Two months ago, Abdelbaki told several acquaintances he was giving up his duties as an imam and moving to Morocco. A new imam was not named – all such changes must be communicated to the regional government – and since then worshippers with the Annour community have been leading their own prayers.

The strange disappearance of the imam coincides with the period during which the terrorist cell began to prepare an attack, or a number of attacks, involving a large explosive device in Barcelona. Although the timeline is not firmly established, the head of the Mossos d’Esquadra, Josep Lluís Trapero, explained the group had spent a “certain length of time” on those preparations […]

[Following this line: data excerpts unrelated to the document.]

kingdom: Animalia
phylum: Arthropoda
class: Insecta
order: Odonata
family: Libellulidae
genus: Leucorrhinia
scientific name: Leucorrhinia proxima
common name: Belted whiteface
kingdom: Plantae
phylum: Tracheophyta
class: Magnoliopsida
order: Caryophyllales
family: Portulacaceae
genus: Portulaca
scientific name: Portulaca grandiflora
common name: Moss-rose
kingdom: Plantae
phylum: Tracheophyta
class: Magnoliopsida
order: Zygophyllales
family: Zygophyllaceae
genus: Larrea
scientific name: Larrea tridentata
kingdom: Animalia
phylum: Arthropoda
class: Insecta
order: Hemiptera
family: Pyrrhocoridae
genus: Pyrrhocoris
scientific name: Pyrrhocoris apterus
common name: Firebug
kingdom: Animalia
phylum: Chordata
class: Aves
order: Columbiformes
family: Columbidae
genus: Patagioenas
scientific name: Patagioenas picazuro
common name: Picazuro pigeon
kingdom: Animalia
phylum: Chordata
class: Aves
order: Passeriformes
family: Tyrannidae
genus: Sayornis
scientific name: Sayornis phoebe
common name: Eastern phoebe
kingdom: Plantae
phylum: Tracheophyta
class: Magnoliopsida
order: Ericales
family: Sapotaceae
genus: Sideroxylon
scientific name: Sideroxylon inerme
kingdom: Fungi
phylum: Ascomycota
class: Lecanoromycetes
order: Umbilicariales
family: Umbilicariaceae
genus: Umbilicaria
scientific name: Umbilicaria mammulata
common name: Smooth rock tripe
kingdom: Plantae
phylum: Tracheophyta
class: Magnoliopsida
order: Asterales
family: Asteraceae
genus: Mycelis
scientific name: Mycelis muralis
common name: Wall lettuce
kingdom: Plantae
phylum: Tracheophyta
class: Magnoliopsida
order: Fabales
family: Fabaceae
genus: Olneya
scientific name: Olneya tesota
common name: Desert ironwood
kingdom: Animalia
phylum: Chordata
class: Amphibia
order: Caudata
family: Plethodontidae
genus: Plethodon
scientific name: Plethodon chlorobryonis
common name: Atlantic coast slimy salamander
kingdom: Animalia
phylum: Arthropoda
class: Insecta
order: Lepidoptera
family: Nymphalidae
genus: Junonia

The role of the religious leader in the attacks is still to be clarified – not just in terms of the radicalization of cell members but also in terms of logistical preparation. “We can’t compromise evidence or leads, or give unreliable information,” said Mossos d’Esquadra spokesperson Albert Oliva on Saturday, adding that police had carried out nine searches in Ripoll alone that day.

Whether the members of the cell were radicalized by Abdelbaki or in another way, they quickly become ready and able to act. None of them had previous convictions for terrorism crimes nor did they feature on police databases. “They are very young,” stressed Catalan regional police chief Trapero.

Es Satty reportedly had contact with members of the terror cell that conducted the March 2004 Madrid train bombings that killed 193 — still the largest Islamic terror attack in modern European history.

French authorities are now on alert as they believe that one of the remaining terror cell members still at large may have crossed over into France.

Two of the cell members were killed in Wednesday’s explosion at their Alcanar safe house, possibly including Abdelbaki Es Satty. Five cell members were killed in a shootout with police Thursday night in Cambrils. Four men are in custody, and others, including Younes Abouyaacoub, are still at large.

That the members of this terror cell were largely drawn from the Moroccan community living in Spain will certainly raise questions about whether ISIS operatives are intentionally targeting that community for recruitment.

That a Moroccan teenager has been arrested for the terror stabbing attack in Turku, Finland — that country’s first jihadist attack — will add to concerns about radicalization potentially emanating from Morocco, which lies just ten miles from Spain and the European mainland.